I have been holding some shares in India for more than 20 years. I hold a foreign passport with Overseas Citizenship of India. What is the procedure to open a demat account in India to sell these shares? —Philip Pereira

I am assuming these shares were bought by you when you were an Indian citizen residing in India. The answer proceeds on that basis. If you don’t already have an NRO (Non-resident Indian) account with a bank in India, you should open an NRO account with a bank. Choose a bank that can also open a demat account (non-repatriable basis – non-portfolio investment scheme) and can facilitate an online share trading account linked to this demat account.

Once these accounts are opened you can get the physical shares dematerialised and credited to this demat account. Then sell those shares on the stock exchange through the share trading account. The money will be credited to your NRO account. There will be no capital gains tax on sale of equity shares on the stock exchange since they have been held by you for more than 1 year. You can obtain relevant certification from a chartered accountant to enable you to remit the money from your NRO account to your overseas destination subject to a maximum cap of $1 million. You can consult an investment advisor or a stock broking company that can assist you in completing these formalities.

I wish to take policy in my grandson’s name. He is 7, and I would like to gift the policy to him for his future education. I am 68 years old and retired. I understand that the one-time premium paid is eligible for Benefit under Section 80C. The scheme will close on 9th May 2016. Can I avail this benefit as the child’s grandfather?

Unfortunately, the deduction under Section 80C is available only where the concerned investment is in the name of the taxpayer or spouse or any child of such taxpayer. So if the policy is on the life of your grandchild, it will not be eligible for tax benefit. You will need to invest in your own name if you want tax deduction benefits. You will not be able to get a life insurance policy easily or it will be very expensive. Given are suggestions keeping in mind the long-term education needs for your grandchild and tax benefits for investments as well as interest. You can open a new public provident fund account in your own name (if you do not already have a PPF account) and nominate your grandchild as the nominee in the event of your death. Investment in the PPF account will be eligible for tax benefit and interest accrued is tax-free. Continue to make a nominal investment of Rs 500 every year to keep the account active. The return on PPF is better than any insurance policy. In the case of your death, the money will be paid to your grandchild if he has become a major by that time.
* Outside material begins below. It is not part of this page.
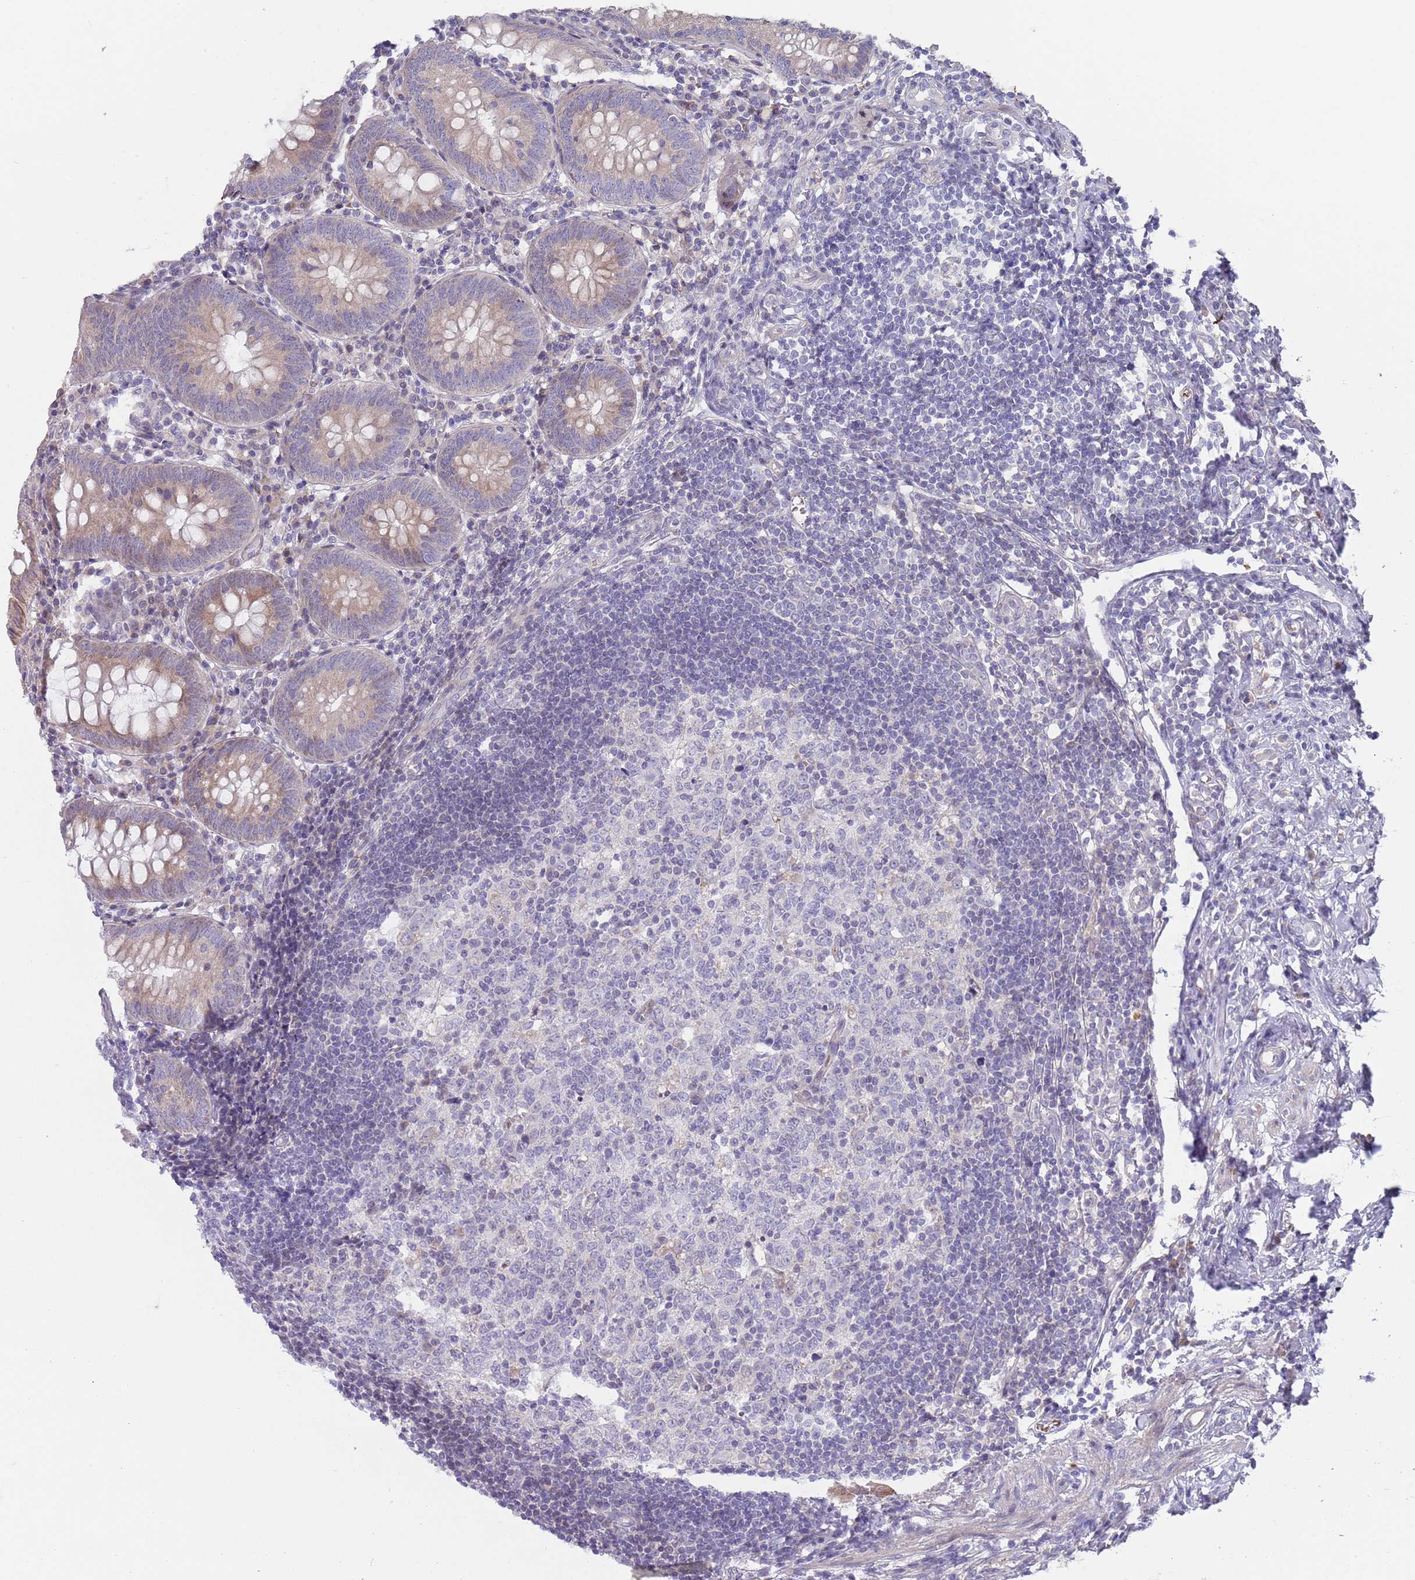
{"staining": {"intensity": "moderate", "quantity": "<25%", "location": "cytoplasmic/membranous"}, "tissue": "appendix", "cell_type": "Glandular cells", "image_type": "normal", "snomed": [{"axis": "morphology", "description": "Normal tissue, NOS"}, {"axis": "topography", "description": "Appendix"}], "caption": "Glandular cells reveal low levels of moderate cytoplasmic/membranous positivity in approximately <25% of cells in benign appendix.", "gene": "PRAC1", "patient": {"sex": "female", "age": 54}}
If he is still a minor at that time the money will be paid to the person mentioned by you as the guardian. On maturity, after 15 years, you can renew the account for a further period of 5 years each at a time indefinitely.Another option with better liquidity is the 5-year NSC which again you can take in your own name with the grandchild as a nominee. This is a one-time investment without any hassles. The interest accumulated is taxable but is available as a deduction under section 80C in the same year so effectively it is tax-free. In the case of death before maturity, the treatment is similar to PPF above.

On maturity, you can re-invest in a similar instrument available at that time. You might do well to consider that this money is meant for your grand child’s future and you need to protect the investment from the risk of inflation eating into its value. Since the need is after a long period of time, you can consider an investment in equity as well. For holding periods in excess of 10 years, the returns from equity beat inflation with a good margin and improves the value of the investment beyond just inflation. In that case, you can invest in a good ELSS plan and again have your grandchild as a nominee. The investment will be tax deductible in your hands and the returns are tax-free and will be paid to your grandchild on your death.